--- START ---
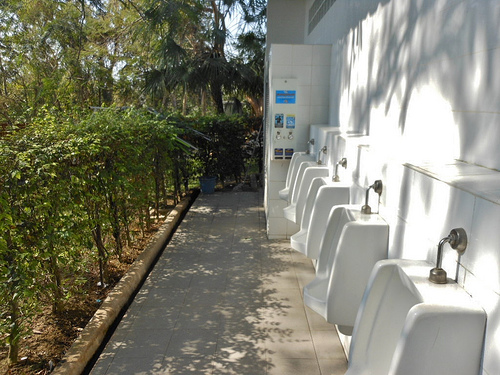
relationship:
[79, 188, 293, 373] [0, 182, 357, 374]
shadow on ground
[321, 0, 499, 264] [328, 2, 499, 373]
shadow on wall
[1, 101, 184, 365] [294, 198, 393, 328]
trees are beside urinal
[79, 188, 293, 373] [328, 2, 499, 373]
shadow on wall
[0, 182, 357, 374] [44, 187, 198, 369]
ground has curb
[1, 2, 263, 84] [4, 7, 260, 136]
sky through trees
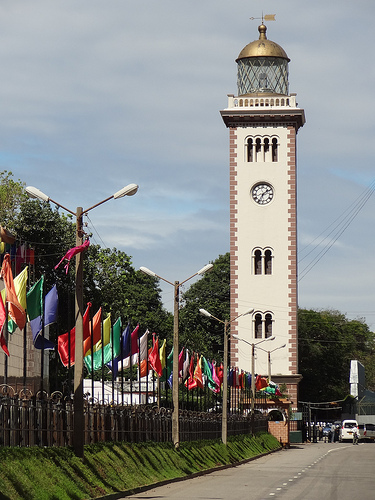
--- END ---
Description of the task
Convert the lines above into a JSON list of strings with one string per line, skipping any blank lines and leaving the pictures out.

Final answer
[
  "relationship:",
  "[79, 188, 293, 373] [0, 182, 357, 374]",
  "shadow on ground",
  "[321, 0, 499, 264] [328, 2, 499, 373]",
  "shadow on wall",
  "[1, 101, 184, 365] [294, 198, 393, 328]",
  "trees are beside urinal",
  "[79, 188, 293, 373] [328, 2, 499, 373]",
  "shadow on wall",
  "[0, 182, 357, 374] [44, 187, 198, 369]",
  "ground has curb",
  "[1, 2, 263, 84] [4, 7, 260, 136]",
  "sky through trees"
]